Bellinger stood beside the gates. He kept yelling something. Yelling and yelling. Nobody heard for a while. Then Willett entered and met him. They talked for an instant. Willett’s face blazed and went white. He jumped up on the blockhouse ladder and set off a swivel over their heads.

For an instant silence settled with the smoke. Through it his nasal voice came down.

“General Washington’s taken Cornwallis in Virginia!”

It came to them all slowly. So slowly that Gil, with Lana under his arm, for an instant forgot. Then he saw Mary Weaver passing from group to group, her eyes searching every face with a stilled panic. He said something to Lana, and both of them moved after Mary.

She lay on her bed without crying. It was Emma who cried. The night was still at last. And the snow fell over the Mohawk without wind. Gil, Lana, and Joe Boleo stayed with them, helpless and wordless.

At his table in Bellinger’s room in the fort, Willett was wearily writing his dispatch. He had got through with it. The invasion of Warrensbush, the fight at Johnstown, the loss of the enemy’s trail, the sally north from German Flats, the chase through the woods, the bloody crossing of the Creek, Butler’s death, only one American killed. He ought to say something to show why he did not capture the army.

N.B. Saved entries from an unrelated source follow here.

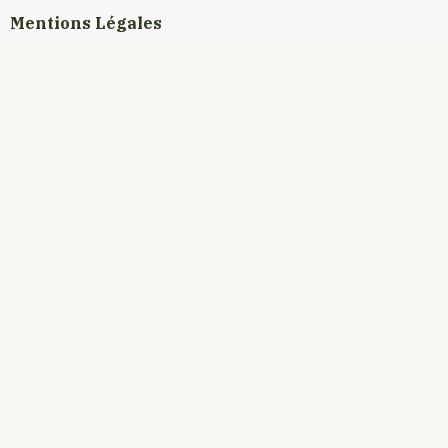
Mentions Légales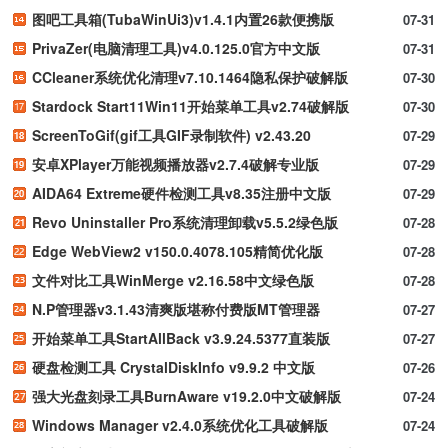
图吧工具箱(TubaWinUi3)v1.4.1内置26款便携版
07-31
PrivaZer(电脑清理工具)v4.0.125.0官方中文版
07-31
CCleaner系统优化清理v7.10.1464隐私保护破解版
07-30
Stardock Start11Win11开始菜单工具v2.74破解版
07-30
ScreenToGif(gif工具GIF录制软件) v2.43.20
07-29
安卓XPlayer万能视频播放器v2.7.4破解专业版
07-29
AIDA64 Extreme硬件检测工具v8.35注册中文版
07-29
Revo Uninstaller Pro系统清理卸载v5.5.2绿色版
07-28
Edge WebView2 v150.0.4078.105精简优化版
07-28
文件对比工具WinMerge v2.16.58中文绿色版
07-28
N.P管理器v3.1.43清爽版堪称付费版MT管理器
07-27
开始菜单工具StartAllBack v3.9.24.5377直装版
07-27
硬盘检测工具 CrystalDiskInfo v9.9.2 中文版
07-26
强大光盘刻录工具BurnAware v19.2.0中文破解版
07-24
Windows Manager v2.4.0系统优化工具破解版
07-24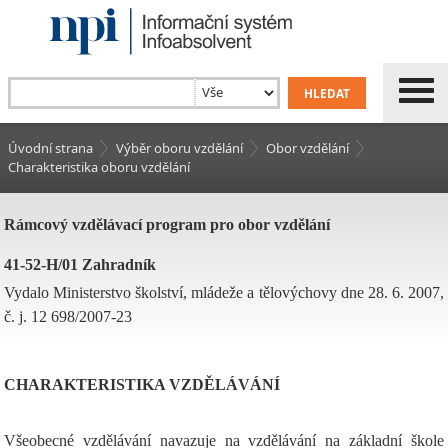
Úvodní strana
Výběr oboru vzdělání
Obor vzdělání
Charakteristika oboru vzdělání
Rámcový vzdělávací program pro obor vzdělání
41-52-H/01 Zahradník
Vydalo Ministerstvo školství, mládeže a tělovýchovy dne 28. 6. 2007,
č. j. 12 698/2007-23
CHARAKTERISTIKA VZDĚLÁVÁNÍ
Všeobecné vzdělávání navazuje na vzdělávání na základní škole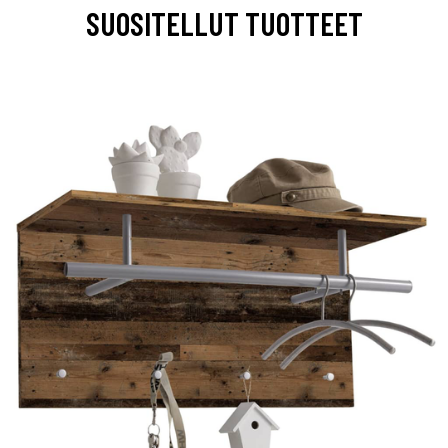
SUOSITELLUT TUOTTEET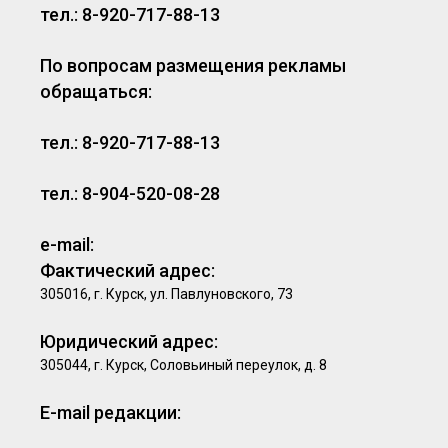
тел.: 8-920-717-88-13
По вопросам размещения рекламы
обращаться:
тел.: 8-920-717-88-13
тел.: 8-904-520-08-28
e-mail:
Фактический адрес:
305016, г. Курск, ул. Павлуновского, 73
Юридический адрес:
305044, г. Курск, Соловьиный переулок, д. 8
E-mail редакции: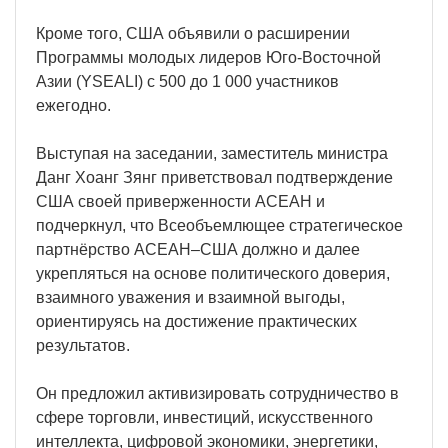
Кроме того, США объявили о расширении
Программы молодых лидеров Юго-Восточной
Азии (YSEALI) с 500 до 1 000 участников
ежегодно.
Выступая на заседании, заместитель министра
Данг Хоанг Зянг приветствовал подтверждение
США своей приверженности АСЕАН и
подчеркнул, что Всеобъемлющее стратегическое
партнёрство АСЕАН–США должно и далее
укрепляться на основе политического доверия,
взаимного уважения и взаимной выгоды,
ориентируясь на достижение практических
результатов.
Он предложил активизировать сотрудничество в
сфере торговли, инвестиций, искусственного
интеллекта, цифровой экономики, энергетики,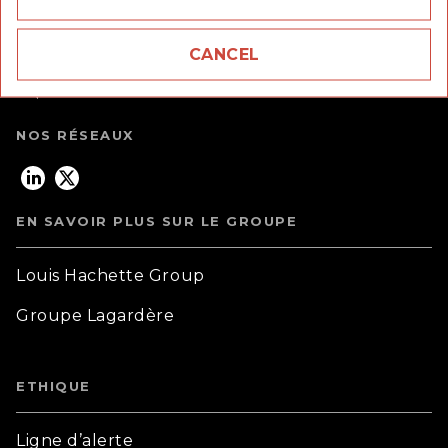
58 rue Jean Bleuzen,
92170 Vanves
CANCEL
question_answer
Questions fréquentes
NOS RÉSEAUX
EN SAVOIR PLUS SUR LE GROUPE
Louis Hachette Group
Groupe Lagardère
ETHIQUE
Ligne d’alerte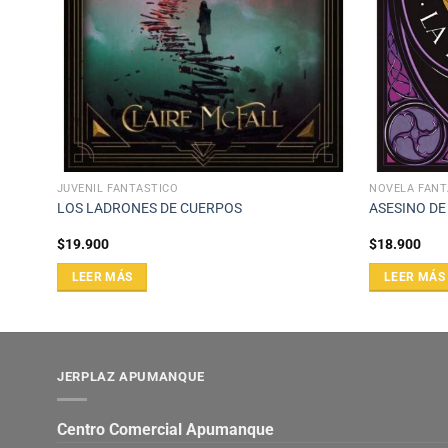
JUVENIL FANTÁSTICO
NOVELA FANT
LOS LADRONES DE CUERPOS
ASESINO DE
$
19.900
$
18.900
LEER MÁS
LEER MÁS
JERPLAZ APUMANQUE
Centro Comercial Apumanque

He rested his long face on his left hand and finally wrote:—

In this situation, to the compassion of a starving wilderness, we left them… .

 

10

 

LANA (1784)

 

Lana brought the stool to the kitchen door for ten minutes’ rest. With Gil away she had so much work to do in caring for the farm that these few minutes before the boys brought the cows in for milking were like a gift from God. The baby was asleep in the cradle with a rag over her to keep the flies off. It was a bad season for flies. So much wet, and then the mid-summer heat that had brought the wheat on very fast. Too fast, Gil believed; he was afraid of rust. But the corn had thriven as they had never seen corn thrive before.

When they had returned to Deerfield a year ago, their hearts sank at the way berry vines and scrub brush had encroached on their cleared acres. Yet they had ploughed easily. In one season, Gil had restored all the land they had originally worked, and this summer it was under crops, with the corn in a brand-new lot.

The new cabin stood on the site of the old. It looked like the old cabin from the road, but the end that pointed towards the spring had an extra section in which Gil and Lana and the baby slept, while the two boys occupied the loft over the kitchen. The barn also was larger, for they had two cows and two calves; and instead of the old brown mare, which they had had to kill for food the year after the West Canada Creek battle, they now had a yoke of oxen. The oxen had seemed to them the first material evidence of their future prosperity— even to Lana, who longed for a boughten bed with cords and a feather mattress. She no longer slept as easily as she used to. Her back was apt to pain her after a full day’s work from four to nine, as when she had to help get in the hay before a rain and leave her household work till after dark. But the boys helped now, raking, and fetching down the baby at her feeding hours, and saving their mother the walk back to the cabin. The oxen had cost Gil seventy dollars and the big cart thirty dollars more. He had had to borrow from Mark Demooth to make up half the price, so that they had a mortgage on the place; but that would be taken care of partially by back militia pay and the indemnity for the first burning of their farm when Congress started meeting claims. It was hard for them to have to wait so long when down in Ulster and New York claims were already being settled; but Mr. Yates had explained to Gil that it was a question of votes and that when the new western county became politically important they would be paid surely. It was a matter of being patient.

It was hard for Gil to be patient. If he had had that pay, he could have bought the black girl Klock offered to sell him the week he went after the oxen. Klock’s asking price was only a hundred and fifty dollars. To-day, Lana was inclined to share Gil’s bitterness. With a girl to do the cooking and help with the cheese, she would have felt quite fresh for tonight’s milking.